I hear this line a lot. For all the talk of strong self esteem and independence our culture is fixated on, there really are a lot of fragile egos out there. One of the popular gimmicks I see out there is the 'frame a positive as a negative in a shallow attempt to appear introspective.'
Here, she basically tells us that she is consistently rejected by men because of good things. She is 'very attractive' and independent, but for some reason, these positive traits alienate (or 'intimidate') men.
It's far more likely that she is being consistently rejected on substantive reasons: she doesn't have the qualities men in her life care for. All that means is she has to get new men in her life, that's all. If they all reject her, it's more likely than not that she is being rejected for legitimate reasons (she is an unappealing companion) than for shallow ones, or being rejected for her strengths (good looks, independence, etc.).
She doesn't have what men in her life are buying.
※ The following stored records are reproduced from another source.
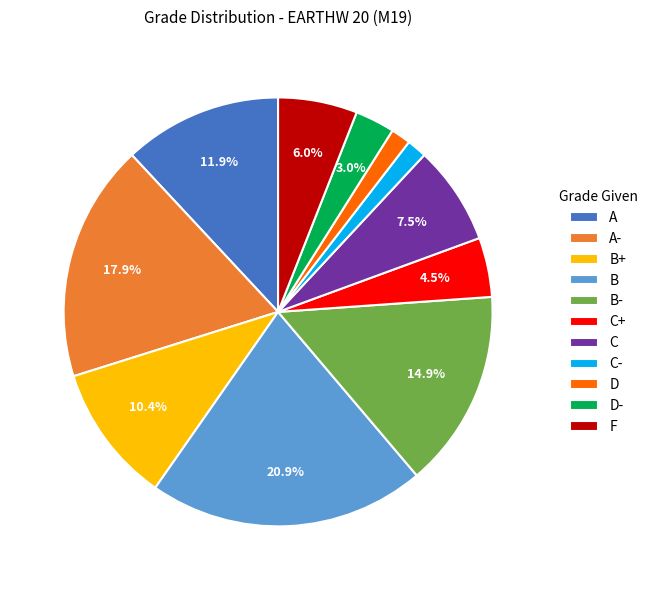

What percentage is NOT represented by C?

92.5%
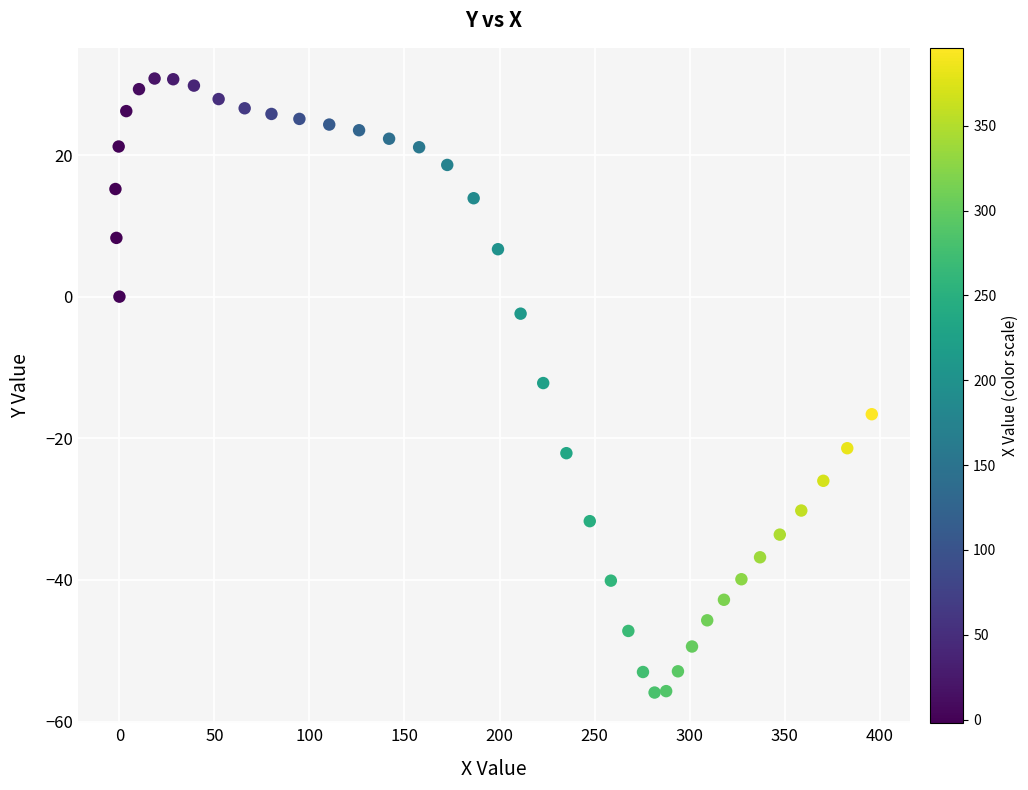

What is the range of X values (max minus min)?

398.0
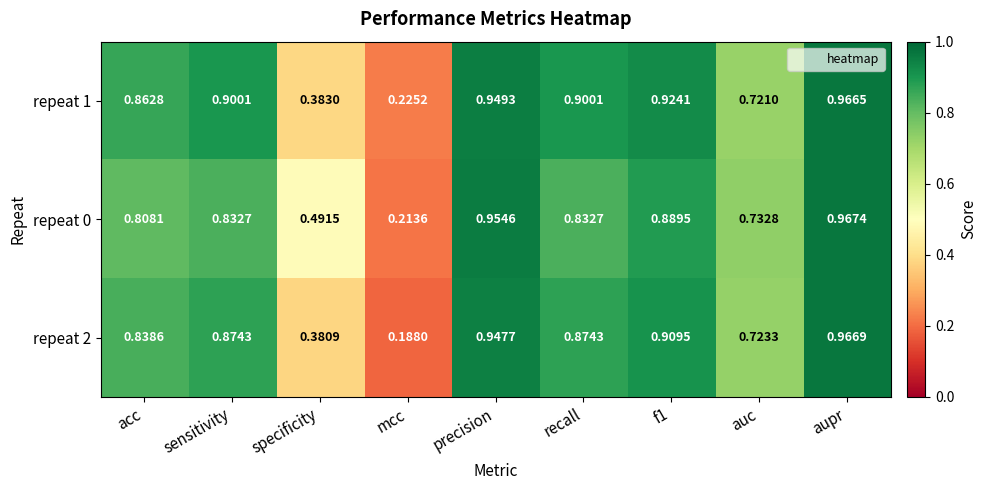

At which category is the sum across all series the highest?

aupr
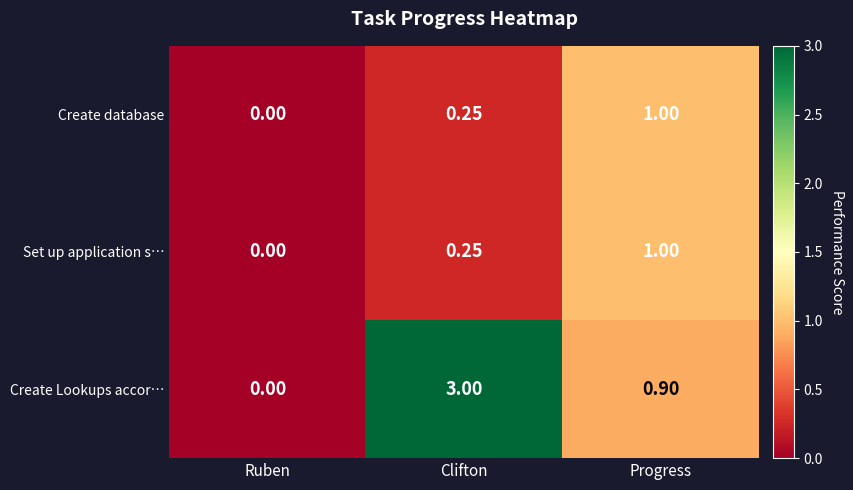

Rank the categories by Create Lookups accor… value from highest to lowest.

Clifton, Progress, Ruben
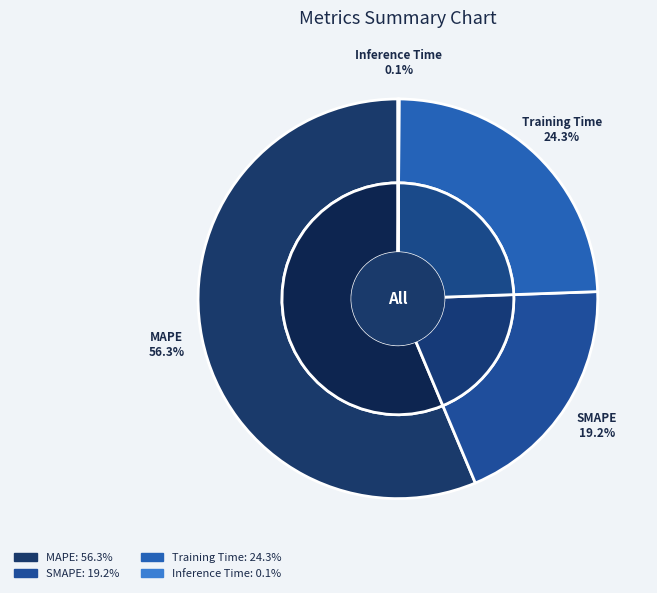

What is the total percentage of SMAPE and MAPE?

75.6%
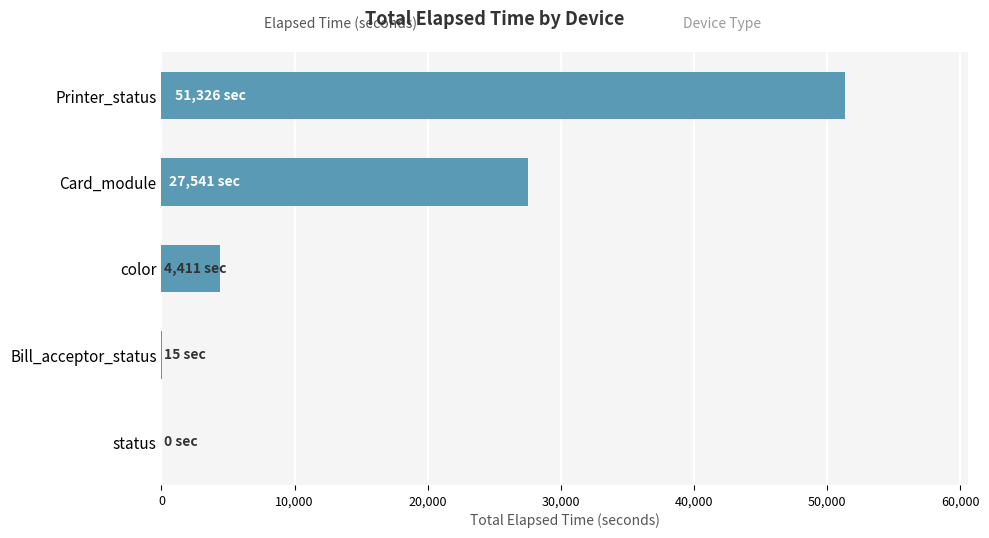

What is the sum of all values?

83293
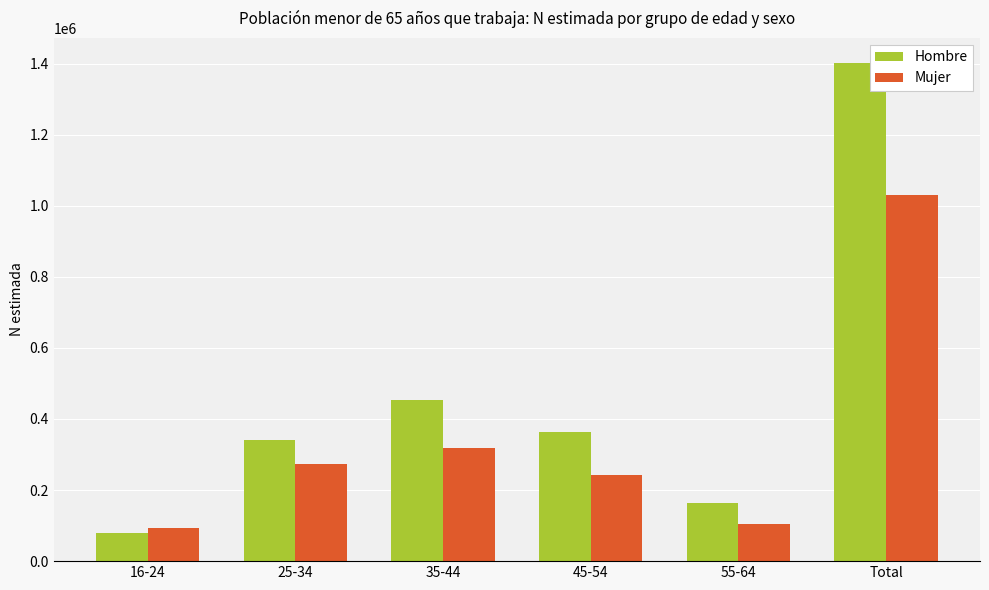

How many bars are there in total?

12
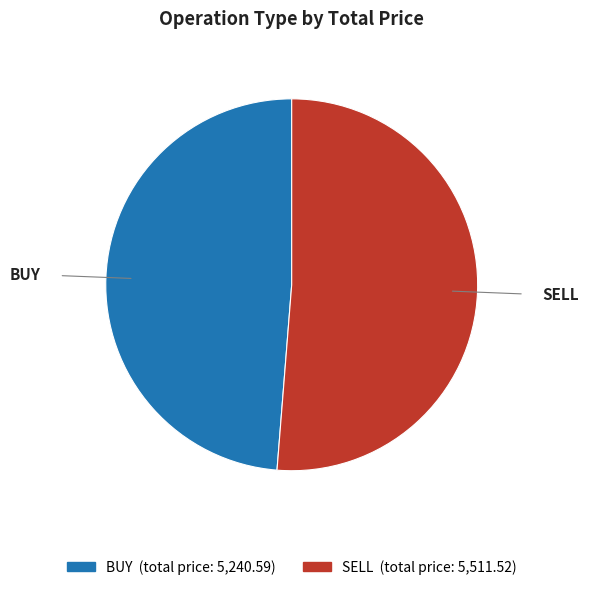

What is the majority slice?

SELL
If she was genuinely intelligent, she would adjust. Instead, circumstantial evidence suggests she hasn't adjusted her approach as she reaches her 38th year. If something doesn't work, don't stick with it! Change! She either hasn't changed meaningfully or has changed in a poor direction.
Odds are people tend to be rejected for substantive reasons, not for their supposed strengths or good qualities. Sometimes people go to great lengths to believe a self serving 'limitation' rather than clearly evaluate things and actually change.
If the woman in the letter is for real, she will keep having the same problem until she adjusts. The adjustments may just be minor, but she has to make them to make positive change.
Its rare to find a man who really wants a truly independent woman. That kind of a man has to equally if not more strong in character.
They're becoming a rare breed in today's society.